I lingered near my dad’s side as he installed the lock. When he finished, he leaned in close to me and whispered, “I threw away all the things your mother used to beat you with.” During the long months of his latest affair, Mom’s tongue had dripped with more and more venom. When she called me Father Face, she did so with a sneer. Given how much I resembled my dad, as well as how much my mom detested his unfaithfulness, my dad feared I’d pay a blistering price in the coming years whenever my appearance reminded my mother of his. S
o when Mom’s back had been turned that morning, he’d removed some wooden hangers and extension cords from her boxes. He also took her jump ropes. If I, Emily, or Melrose disobeyed our mother, she’d sometimes sit on the edge of her bed and braid three of those ropes together as she warned, “This is for you.”
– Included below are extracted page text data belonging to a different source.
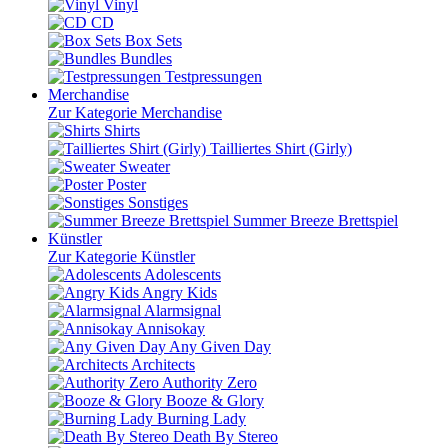
Vinyl
CD
Box Sets
Bundles
Testpressungen
Merchandise
Zur Kategorie Merchandise
Shirts
Tailliertes Shirt (Girly)
Sweater
Poster
Sonstiges
Summer Breeze Brettspiel
Künstler
Zur Kategorie Künstler
Adolescents
Angry Kids
Alarmsignal
Annisokay
Any Given Day
Architects
Authority Zero
Booze & Glory
Burning Lady
Death By Stereo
I didn’t know what to think about my father’s attempt to spare me a beating. In one respect, I was relieved that Mom would have fewer weapons to use against me. But in another regard, I understood it was my dad’s conduct, not my mother’s belt, that had created this upheaval in our home. His comment left me feeling as if I were somehow in the middle, just as I’d been on all those nights when I’d crammed my body between theirs, begging them to surrender. And from my place at the center, I vacillated between my tremendous love for my father and my anger at his behavior.
After Dad had gone, Melrose set up our pullout. Until Mom bought each of us a bed, that is where we slept. As the sun set on the most painful pivot of my childhood, I lay there quietly weeping next to Emily. Much as I knew my father’s affairs were the true reason for our family’s dissolution, I also felt deeply responsible. I had been the one to forget about what my father had asked me to do, had been the child who’d left his underwear sitting in that pail, soaked with water, heavy with enough proverbial kerosene to spark flames. It was my forgetfulness that had catapulted him into the fury that overturned our world. However untrue I now know that is, it is what I felt as a girl.
For some, childhood innocence slips away in small increments, over years, with the steady ticktock of a metronome. I lost my wide-eyed naivete in one frightful pendulum swing, in the cadence of a single day. My space and spirit violated. My family irreparably broken.